OvermindDL1 avatar Sep 29 '17 15:09 OvermindDL1

Ya. I was just wondering if reason is going to do anything special with syntax for effects and whether the reason community is going to make a judgement on Async, vs LWT, vs effects.

I'm new to OCAML/Reason, just trying to get a sense of the preferred approach to async.

joshrtay avatar Sep 29 '17 16:09 joshrtay

On the OCaml side, once effects land Lwt and Async will likely move over to being based on effects or they'll go away. It's not clear yet what the end result will look like though.

hcarty avatar Sep 29 '17 16:09 hcarty

That sounds cool. Is there a timeline for effects landing?

joshrtay avatar Sep 29 '17 16:09 joshrtay

The answer has been "a few releases from now" for a while. There's a lot of work being done to nail down the semantics, limit the impact on performance for single-threaded code and maintain backwards compatibility. If you have a new project you're starting now I'd go with Lwt or Async (at least for native and JSOO compilation targets). Both are well-supported. Lwt has more broad community support, Async has the backing of Jane St.

hcarty avatar Sep 29 '17 16:09 hcarty

A gentle ping: OCaml Multicore is now official. https://ocaml.org/news/ocaml-5.0

rami3l avatar Dec 16 '22 16:12 rami3l

Effects syntax didn’t land in OCaml 5.0, and Reason works with 5.0. What’s the gentle ping about ?

anmonteiro avatar Dec 17 '22 03:12 anmonteiro

anmonteiro wrote:

Effects syntax didn’t land in OCaml 5.0, and Reason works with 5.0. What’s the gentle ping about ?

For those of us who are newbies to OCaml and ReasonML, could you please clarify?
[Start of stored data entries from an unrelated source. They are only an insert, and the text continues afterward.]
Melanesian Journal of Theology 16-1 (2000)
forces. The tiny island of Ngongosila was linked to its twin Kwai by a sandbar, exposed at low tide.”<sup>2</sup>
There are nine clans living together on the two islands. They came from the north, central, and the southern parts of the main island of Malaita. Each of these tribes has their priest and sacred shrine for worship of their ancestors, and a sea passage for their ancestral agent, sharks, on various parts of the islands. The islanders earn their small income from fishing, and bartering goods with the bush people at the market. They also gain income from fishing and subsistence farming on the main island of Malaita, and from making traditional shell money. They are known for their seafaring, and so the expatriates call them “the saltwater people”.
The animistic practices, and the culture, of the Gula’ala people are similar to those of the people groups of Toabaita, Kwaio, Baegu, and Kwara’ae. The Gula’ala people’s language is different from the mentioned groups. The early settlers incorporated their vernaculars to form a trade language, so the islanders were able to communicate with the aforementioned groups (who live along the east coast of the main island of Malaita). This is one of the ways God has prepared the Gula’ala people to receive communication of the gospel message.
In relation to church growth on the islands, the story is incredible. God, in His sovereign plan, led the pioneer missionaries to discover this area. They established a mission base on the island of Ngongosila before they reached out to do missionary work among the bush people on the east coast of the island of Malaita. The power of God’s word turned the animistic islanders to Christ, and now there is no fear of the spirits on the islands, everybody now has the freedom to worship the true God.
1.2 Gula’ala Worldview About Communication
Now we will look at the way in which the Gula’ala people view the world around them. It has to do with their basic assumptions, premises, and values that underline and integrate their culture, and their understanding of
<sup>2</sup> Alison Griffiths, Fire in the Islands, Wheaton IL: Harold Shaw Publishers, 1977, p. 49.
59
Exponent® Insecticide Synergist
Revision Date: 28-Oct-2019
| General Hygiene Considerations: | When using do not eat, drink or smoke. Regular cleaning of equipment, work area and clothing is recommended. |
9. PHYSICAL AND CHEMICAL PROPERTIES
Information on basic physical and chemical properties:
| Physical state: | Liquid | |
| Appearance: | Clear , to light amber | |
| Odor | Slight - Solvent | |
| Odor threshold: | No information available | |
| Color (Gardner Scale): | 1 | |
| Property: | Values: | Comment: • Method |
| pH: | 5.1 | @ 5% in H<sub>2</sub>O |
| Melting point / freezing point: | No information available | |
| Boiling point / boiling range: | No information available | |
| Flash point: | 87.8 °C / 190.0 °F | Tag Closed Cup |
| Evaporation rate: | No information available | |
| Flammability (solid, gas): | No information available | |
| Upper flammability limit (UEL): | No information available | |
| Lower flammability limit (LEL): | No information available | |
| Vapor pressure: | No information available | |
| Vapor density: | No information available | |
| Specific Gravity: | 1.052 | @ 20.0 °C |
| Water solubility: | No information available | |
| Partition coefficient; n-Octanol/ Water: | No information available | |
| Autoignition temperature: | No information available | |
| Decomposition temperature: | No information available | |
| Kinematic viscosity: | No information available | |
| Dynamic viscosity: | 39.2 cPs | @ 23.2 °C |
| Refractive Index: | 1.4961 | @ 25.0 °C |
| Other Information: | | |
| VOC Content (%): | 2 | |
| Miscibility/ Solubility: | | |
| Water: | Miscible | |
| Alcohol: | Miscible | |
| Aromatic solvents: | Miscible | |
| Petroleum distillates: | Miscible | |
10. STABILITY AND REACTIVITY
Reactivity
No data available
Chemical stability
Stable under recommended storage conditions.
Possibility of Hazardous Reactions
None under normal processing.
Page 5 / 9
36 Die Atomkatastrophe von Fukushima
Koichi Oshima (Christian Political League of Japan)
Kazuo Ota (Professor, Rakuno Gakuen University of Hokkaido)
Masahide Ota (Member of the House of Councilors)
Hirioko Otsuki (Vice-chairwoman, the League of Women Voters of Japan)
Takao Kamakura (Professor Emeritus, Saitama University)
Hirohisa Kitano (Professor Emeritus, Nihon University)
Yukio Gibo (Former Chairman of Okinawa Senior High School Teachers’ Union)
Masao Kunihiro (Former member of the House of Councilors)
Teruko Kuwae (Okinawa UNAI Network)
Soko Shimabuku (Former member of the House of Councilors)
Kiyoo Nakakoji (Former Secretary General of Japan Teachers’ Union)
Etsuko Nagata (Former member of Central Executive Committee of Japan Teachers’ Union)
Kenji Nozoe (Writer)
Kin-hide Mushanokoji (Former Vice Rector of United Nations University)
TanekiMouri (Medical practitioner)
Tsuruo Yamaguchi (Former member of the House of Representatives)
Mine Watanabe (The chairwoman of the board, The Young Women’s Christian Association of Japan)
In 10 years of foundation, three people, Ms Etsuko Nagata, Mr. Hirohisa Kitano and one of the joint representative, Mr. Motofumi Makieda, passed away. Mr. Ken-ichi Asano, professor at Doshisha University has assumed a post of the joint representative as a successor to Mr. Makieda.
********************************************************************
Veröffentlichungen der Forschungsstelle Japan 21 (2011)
At the time of this writing the top of the ocaml.org front page says "OCaml 5.0 is available! This release of OCaml comes with support for shared-memory parallelism through domains and direct-style concurrency through effect handlers!"

I'm not sure about the right way to reconcile that statement with what anmonteiro wrote, and am left still wondering whether (or when) ReasonML will incorporate those features. Or does it already, although I haven't been able to find reference to "multicore" in the ReasonML docs.

Is the answer that multicore is supported in OCaml libraries rather than in OCaml syntax itself, and ReasonML can use those libraries?

garyrob avatar Mar 09 '23 17:03 garyrob

  • Multicore and Effects are 2 separate features
  • Multicore is available in the OCaml 5.0 runtime & stdlib -- reason is just a syntax layer over OCaml so we inherit those features naturally
  • Effect handlers are supported as per the manual chapter
    • there was early discussion about having a specific syntax for effects (effect Foo vs the current type _ Effect.t += Foo IIRC) but that didn't make it to OCaml 5, so there's no syntax to add in Reason.

anmonteiro avatar Mar 09 '23 18:03 anmonteiro

OK, thank you! I appreciate it. I do suggest that the question of Multicore might be a candidate for the FAQ section of the docs.